First workshop on Resources for African Indigenous Languages (RAIL)
LREC 2020, Marseille, France
The South African Centre for Digital Language Resources (SADiLaR) is organizing a workshop held at the LREC 2020 conference in Marseille, France in the field of African Indigenous Language Resources. This workshop aims to bring together researchers who are interested in showcasing their research and thereby boosting the field of African indigenous languages. This provides an overview of the current state-of-the-art and emphasizes availability of African indigenous language resources, including both data and tools. Additionally, it allows for information sharing among researchers interested in African indigenous languages as well as starting discussions on improving the quality and availability of the resources. Many African indigenous languages currently have no or very limited resources available and, additionally, they are often structurally quite different from more well-resourced languages, requiring the development and use of specialized techniques. By bringing together researchers from different fields (e.g., (computational) linguistics, sociolinguistics, language technology) to discuss the development of language resources for African indigenous languages, we hope to boost research in this field.
The Resources for African Indigenous Languages (RAIL) workshop is an interdisciplinary platform for researchers working on resources (data collections, tools, etc.) specifically targeted towards African indigenous languages. It aims to create the conditions for the emergence of a scientific community of practice that focuses on data, as well as tools, specifically designed for or applied to indigenous languages found in Africa. With the UNESCO-supported International Year of Indigenous Languages, there is currently much interest in indigenous languages. The Permanent Forum on Indigenous Issues mentioned that "40 percent of the estimated 6,700 languages spoken around the world were in danger of disappearing" and the "languages represent complex systems of knowledge and communication and should be recognized as a strategic national resource for development, peace building and reconciliation." As such, the workshop falls within one of the hot topic areas of this year's conference: "Less Resourced and Endangered Languages".
Suggested topics include the following:
Computational linguistics for African indigenous languages
Descriptions of corpora or other data sets of African indigenous languages
Building resources for (under resourced) African indigenous languages
Developing and using African indigenous languages in the digital age
Effectiveness of digital technologies for the development of African indigenous languages
Revealing unknown or unpublished existing resources for African indigenous languages
Developing desired resources for African indigenous languages
Improving quality, availability and accessibility of African indigenous language resources
Identify, Describe and Share your LRs!
Describing your LRs in the LRE Map is now a normal practice in the submission procedure of LREC (introduced in 2010 and adopted by other conferences). To continue the efforts initiated at LREC 2014 about “Sharing LRs” (data, tools, web-services, etc.), authors will have the possibility, when submitting a paper, to upload LRs in a special LREC repository. This effort of sharing LRs, linked to the LRE Map for their description, may become a new “regular” feature for conferences in our field, thus contributing to creating a common repository where everyone can deposit and share data.

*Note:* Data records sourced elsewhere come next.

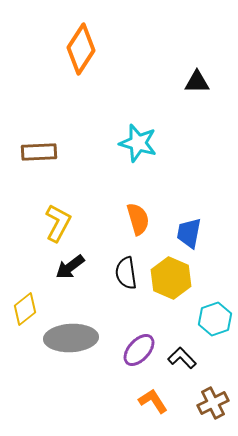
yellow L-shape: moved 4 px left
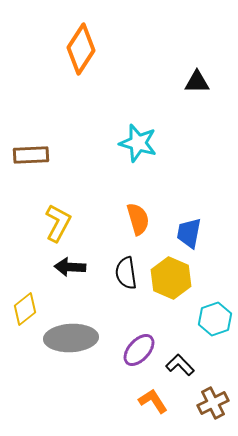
brown rectangle: moved 8 px left, 3 px down
black arrow: rotated 40 degrees clockwise
black L-shape: moved 2 px left, 7 px down
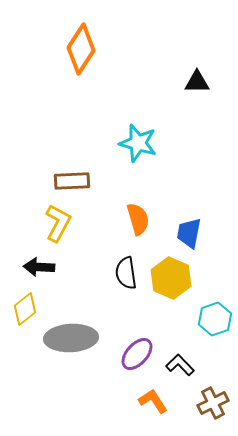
brown rectangle: moved 41 px right, 26 px down
black arrow: moved 31 px left
purple ellipse: moved 2 px left, 4 px down
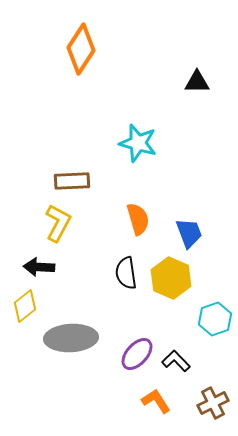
blue trapezoid: rotated 148 degrees clockwise
yellow diamond: moved 3 px up
black L-shape: moved 4 px left, 4 px up
orange L-shape: moved 3 px right
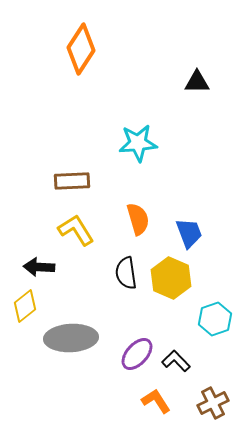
cyan star: rotated 21 degrees counterclockwise
yellow L-shape: moved 18 px right, 7 px down; rotated 60 degrees counterclockwise
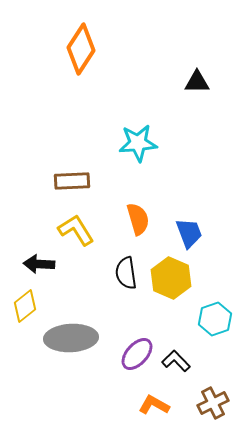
black arrow: moved 3 px up
orange L-shape: moved 2 px left, 4 px down; rotated 28 degrees counterclockwise
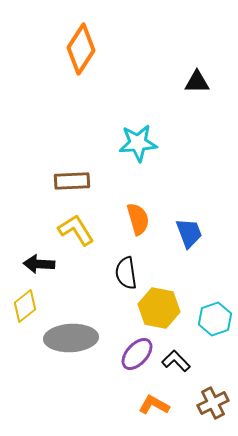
yellow hexagon: moved 12 px left, 30 px down; rotated 12 degrees counterclockwise
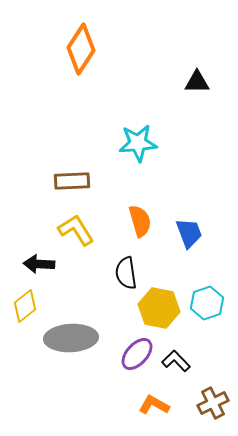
orange semicircle: moved 2 px right, 2 px down
cyan hexagon: moved 8 px left, 16 px up
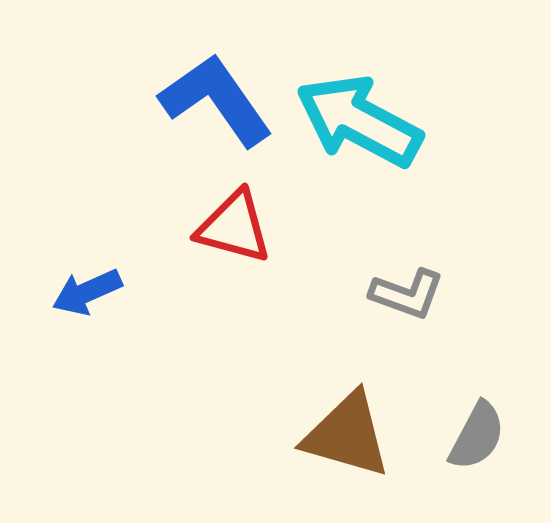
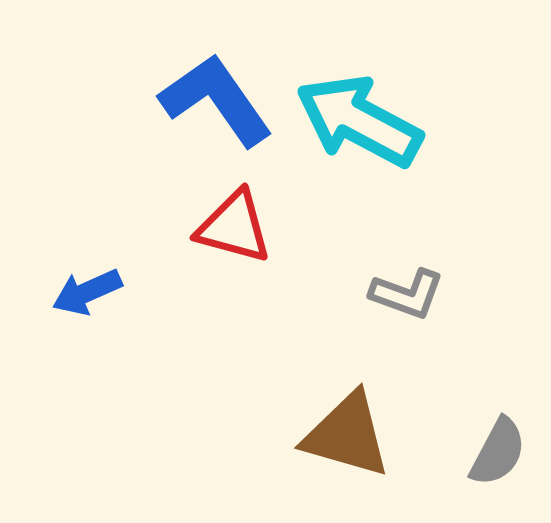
gray semicircle: moved 21 px right, 16 px down
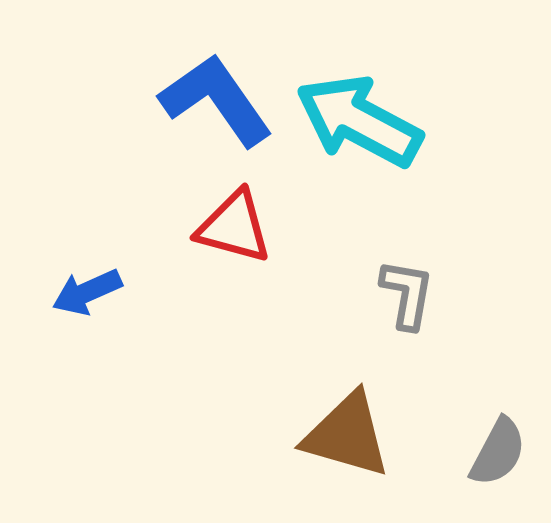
gray L-shape: rotated 100 degrees counterclockwise
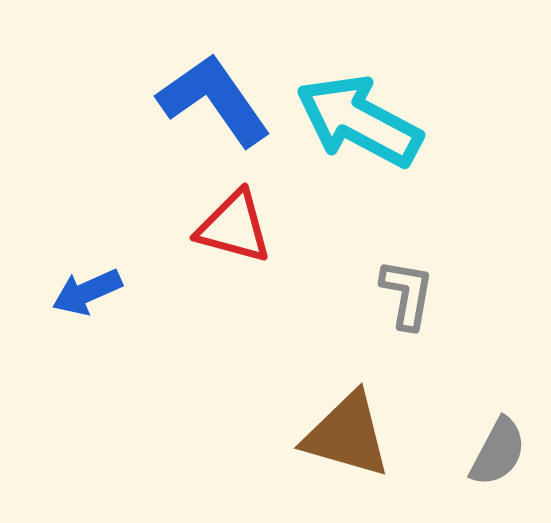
blue L-shape: moved 2 px left
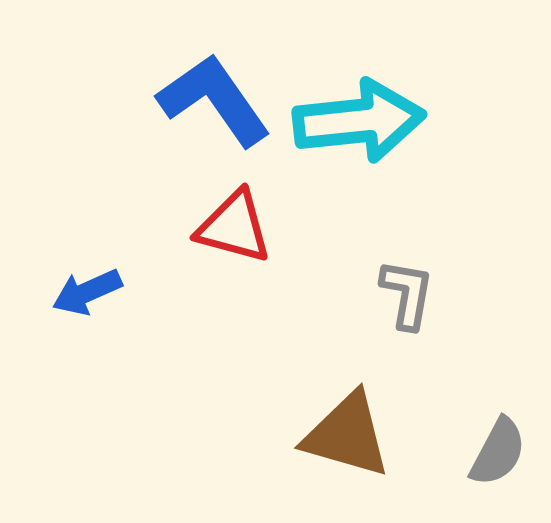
cyan arrow: rotated 146 degrees clockwise
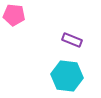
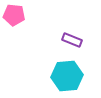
cyan hexagon: rotated 12 degrees counterclockwise
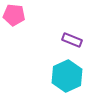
cyan hexagon: rotated 20 degrees counterclockwise
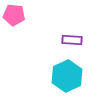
purple rectangle: rotated 18 degrees counterclockwise
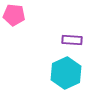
cyan hexagon: moved 1 px left, 3 px up
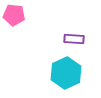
purple rectangle: moved 2 px right, 1 px up
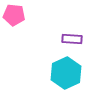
purple rectangle: moved 2 px left
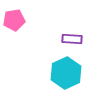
pink pentagon: moved 5 px down; rotated 15 degrees counterclockwise
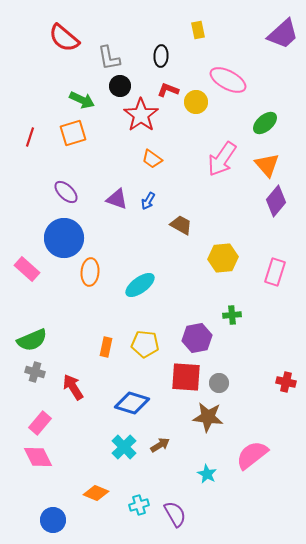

As scientific work requires accurate citations of referenced work so as to allow the community to understand the whole context and also replicate the experiments conducted by other researchers, LREC 2020 endorses the need to uniquely Identify LRs through the use of the International Standard Language Resource Number (ISLRN, www.islrn.org), a Persistent Unique Identifier to be assigned to each Language Resource. The assignment of ISLRNs to LRs cited in LREC papers will be offered at submission time.